Agarwal P. 1, Vinuth D. P. 1, Dube G. 2, Dube P. 3

1 Division of Dentistry Department of Oral Medicine Diagnosis and Radiology, Hitkarini Dental College and Hospital, Jabalpur, India;
2 Demartment of Oral and Maxillofacial Surgery, Hitkarini Dental College and Hospital, Jabalpur, India;
3 Dupe Dental Hospital, Jabalpur, India

Tooth agenesis is one of the most intriguing phenomena, because it is frequently associated with other oral anomalies, structural variations and malformations of other teeth, late eruption, transposition and crowding. The diagnosis can be quite challenging as radiographic examination is critical for the diagnosis but not always possible and the late developing teeth may be sometimes scored developmentally missing.
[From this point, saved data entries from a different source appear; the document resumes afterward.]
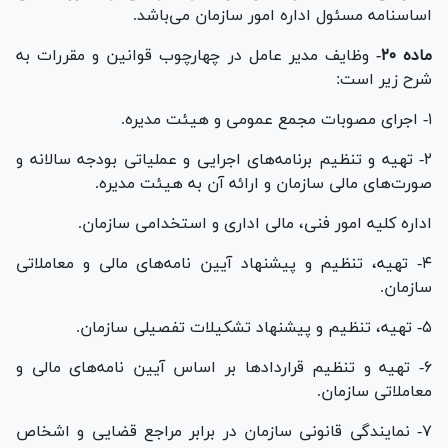
اساسنامه مسئول اداره امور سازمان می‌باشد.
ماده ۲۰-
وظایف مدیر عامل در چهارچوب قوانین و مقررات به
شرح زیر است:
۱- اجرای مصوبات مجمع عمومی و هیئت مدیره.
۲- تهیه و تنظیم برنامه‌های اجرایی و عملیاتی بودجه سالانه و
صورت‌های مالی سازمان و ارائه آن به هیئت مدیره.
اداره کلیه امور فنی، مالی اداری و استخدامی سازمان.
۴- تهیه، تنظیم و پیشنهاد آیین نامه‌های مالی و معاملاتی
سازمان.
۵- تهیه، تنظیم و پیشنهاد تشکیلات تفصیلی سازمان.
۶- تهیه و تنظیم قرارداد‌ها بر اساس آیین نامه‌های مالی و
معاملاتی سازمان.
۷- نمایندگی قانونی سازمان در برابر مراجع قضایی و اشخاص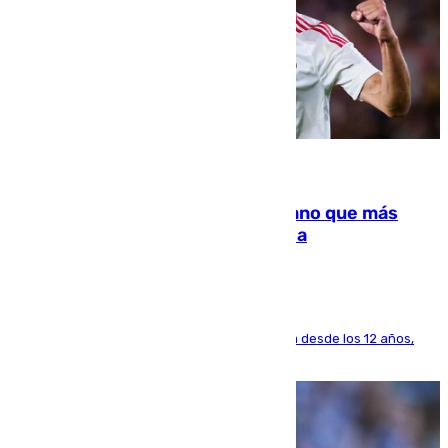
07.08.2026
Juanlu Sánchez, el sexto canterano que más
dinero deja en las arcas del Sevilla
El lateral de Montequinto, formado en el Sevilla desde los 12 años,
pone rumbo a Inglaterra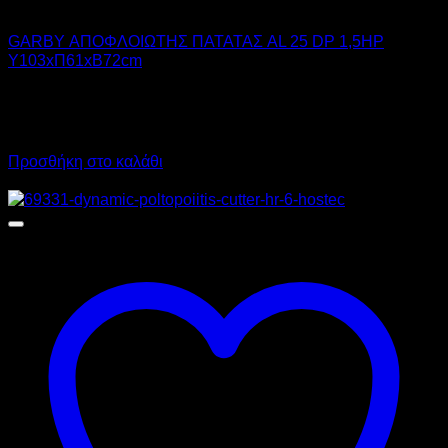
GARBY
GARBY ΑΠΟΦΛΟΙΩΤΗΣ ΠΑΤΑΤΑΣ AL 25 DP 1,5HP
Υ103xΠ61xΒ72cm
3.590,00
€
χωρίς ΦΠΑ
2.695,00
€
χωρίς ΦΠΑ
4.451,60
€
με ΦΠΑ
3.341,80
€
με ΦΠΑ
Προσθήκη στο καλάθι
Προσφορά!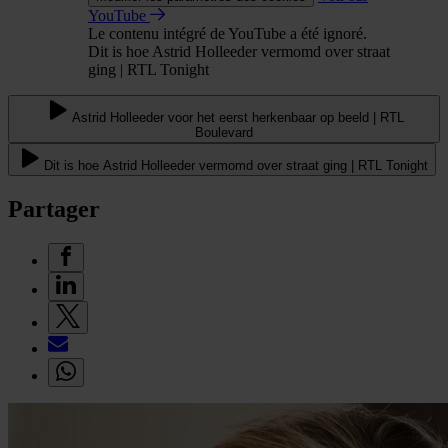
YouTube
Le contenu intégré de YouTube a été ignoré.
Dit is hoe Astrid Holleeder vermomd over straat
ging | RTL Tonight
Astrid Holleeder voor het eerst herkenbaar op beeld | RTL
Boulevard
Dit is hoe Astrid Holleeder vermomd over straat ging | RTL Tonight
Partager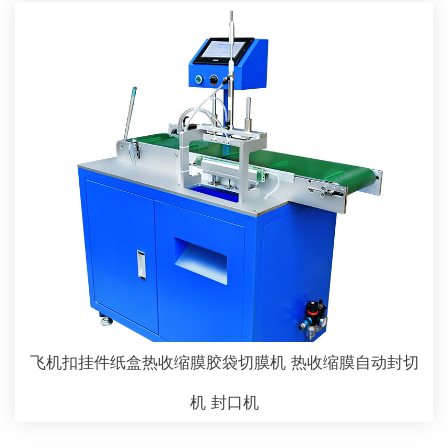
飞机扣挂件纸盒热收缩膜胶袋切膜机 热收缩膜自动封切
机 封口机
Accurate diagnosis therefore requires radiographic, clinical, and dental cast examinations. It is an important clinical and public health problem. Patients with missing permanent teeth may suffer from a reduced chewing ability, inarticulate pronunciation, and an unfavorable aesthetic appearance. Clinically, early diagnosis of a dental anomaly can alert the clinician to the possible development of other associated dental anomalies in the same patient or family, and avoid the possible sequelae. Understanding of tooth agenesis patterns and their impact on diagnosis, prevention, and eventually therapeutics are becoming integral parts of comprehensive dental care. Dental examination with radiographic screening of hypodontia in early childhood should be emphasized as part of public oral health policy to allow early diagnosis and timely intervention.